Kuba Błaszczykowski chwilę po zdobyciu bramki podczas meczu z Rosją Fot. Grzegorz Celejewski / Agencja Wyborcza.pl
Ale jaka tam to była armata - to były stadiony świata, delikatność połączona z siłą i precyzją, poezja i finezja, ucieleśnienie naszych marzeń i pragnień. Odpłynęłam. Kuba Błaszczykowski. Szczególne wyrazy uznania dla Eugena Polańskiego za świetny mecz - byłaby nominacja, gdyby tak ktoś zechciał przymknąć oko na tego spalonego. Naprawdę nie mają się czego czepiać!
Rybka:
Kiedy zastanawiałam się wczoraj głośno, kogo nominować na Eurociacho, pewien redaktor Z Czuba zapytał, czy istnieje w ogóle taka możliwość, żeby nie nominować Kuby, czy wszechświat się od tego nie zawali, nie wybuchnie i nie skończy. Zaryzykuję, bo dla mnie cichym bohaterem meczu (choć ten mecz miał wielu cichych bohaterów) był Łukasz Piszczek . Anonsowany jako najlepszy boczny obrońca Europy wczoraj chyba po raz pierwszy za mojego oglądania pracował w defensywie. Jak obrońca. Może i nie upilnował Dżagojewa przy bramce dla Rosjan, może czasem miał duszę na ramieniu, a ja razem z nim, ale mam wrażenie, że kilkakrotnie nas ratował, i że był przy tym, w tym swoim przestrachu, taki superhot.
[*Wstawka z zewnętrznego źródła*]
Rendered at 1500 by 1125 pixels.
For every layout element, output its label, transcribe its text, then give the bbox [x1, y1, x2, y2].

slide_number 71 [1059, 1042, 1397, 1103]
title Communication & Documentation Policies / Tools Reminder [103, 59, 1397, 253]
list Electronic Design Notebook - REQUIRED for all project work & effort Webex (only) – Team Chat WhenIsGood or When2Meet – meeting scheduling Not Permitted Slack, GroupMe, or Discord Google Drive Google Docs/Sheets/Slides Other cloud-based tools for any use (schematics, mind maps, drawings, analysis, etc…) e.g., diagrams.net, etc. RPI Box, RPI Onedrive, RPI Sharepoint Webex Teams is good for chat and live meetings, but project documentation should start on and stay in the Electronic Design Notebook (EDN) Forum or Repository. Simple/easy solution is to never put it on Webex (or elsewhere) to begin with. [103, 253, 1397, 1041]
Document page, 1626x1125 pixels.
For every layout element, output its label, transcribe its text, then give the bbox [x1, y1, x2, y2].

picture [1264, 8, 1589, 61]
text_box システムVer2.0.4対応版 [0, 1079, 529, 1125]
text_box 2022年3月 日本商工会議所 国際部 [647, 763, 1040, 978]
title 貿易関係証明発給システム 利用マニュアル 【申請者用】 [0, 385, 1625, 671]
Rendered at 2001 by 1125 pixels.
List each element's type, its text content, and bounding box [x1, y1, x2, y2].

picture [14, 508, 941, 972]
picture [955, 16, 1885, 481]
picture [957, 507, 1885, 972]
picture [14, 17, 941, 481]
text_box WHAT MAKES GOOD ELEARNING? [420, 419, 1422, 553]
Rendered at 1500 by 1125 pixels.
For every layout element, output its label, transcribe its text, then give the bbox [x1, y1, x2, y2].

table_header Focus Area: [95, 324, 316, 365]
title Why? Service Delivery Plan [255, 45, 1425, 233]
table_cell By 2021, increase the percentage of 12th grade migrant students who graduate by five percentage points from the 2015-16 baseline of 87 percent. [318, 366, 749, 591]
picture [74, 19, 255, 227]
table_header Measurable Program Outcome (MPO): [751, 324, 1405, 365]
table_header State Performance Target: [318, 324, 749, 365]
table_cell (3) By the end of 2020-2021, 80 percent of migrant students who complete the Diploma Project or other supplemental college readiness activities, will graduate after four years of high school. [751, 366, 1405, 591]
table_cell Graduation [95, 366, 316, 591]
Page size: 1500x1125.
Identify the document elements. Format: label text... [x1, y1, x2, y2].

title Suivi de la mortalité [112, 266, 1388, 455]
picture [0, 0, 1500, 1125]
No i jego współcieszynka z Kubą to absolutnie najpiękniejszy widok tych mistrzostw jak do tej pory:
queenerica
Skoro wszystkie zastanawiamy się nad tym co zrobić, by nie oddać 5 głosów na Kubę (który pewnie i tak wygra, bo absolutnie sobie na to zasłużył) ja odwrócę wzrok od meczu Polska - Rosja i nominuję Vaclava Pilara . Po pierwsze dlatego, że Czesi jakoś tak ogólnie niezbyt są przez nas doceniani, po drugie dlatego, że jego bramka, która ostatecznie okazała się być bramką robiącą różnicę, mogła mieć spory wpływ na postawę naszych chłopców. W końcu gdyby to Grecy wygrali z Czechami, nasza sytuacja byłaby gorsza, nerwy przed meczem z Rosją większe, same rozumiecie!
Pilar fot. Agencja Gazta
ruby_blue
Damien Perquis. Wiadomo, Kuba naszym bohaterem jest, ale na mnie nikt nie zrobił chyba tak wielkiego wrażenia jak on. Ile ten chłopak zostawił siebie na boisku, jak walczył do ostatniej dziury w nodze, jak nie bał się żadnej wystawionej wysoko stopy ni głowy. A, że przy okazji jest gorętszy niż Sekwana w lecie stulecia? Cóż.
A redaktorka Marina chyba jeszcze odsypia wczorajsze emocje. Wprawdzie spóźnienia w typach miałyśmy piętnować karną nominacją Olega Błochina, ale chyba jej darujemy... Bo na pewno śni o Kubie.
UPDATE: Miałyśmy rację, co do red. Mariny :P
Marina
Kuba! Za najpiękniejszą bramkę na tych Mistrzostwach Europy. Za bycie liderem ataku, gdy Robert być nim nie mógł. Za podniesienie drużyny w ciężkich chwilach i za zagrzanie jej do walki. Za przedłużenie marzeń. Takiego kapitana zawsze chciałam by nasza kadra miała i wychodzi na to, że wreszcie się doczekałam. Kuba, innego wyboru tutaj być nie mogło, jesteś naszym bohaterem! P.S. Sorry za ten patos, ale mnie w '74 na świecie nie było i nie pamiętam jak to jest, gdy nasza kadra gra z sercem, a w ostatnim meczu grupy jest o co walczyć. I trochę się kurcze wczoraj wzruszyłam.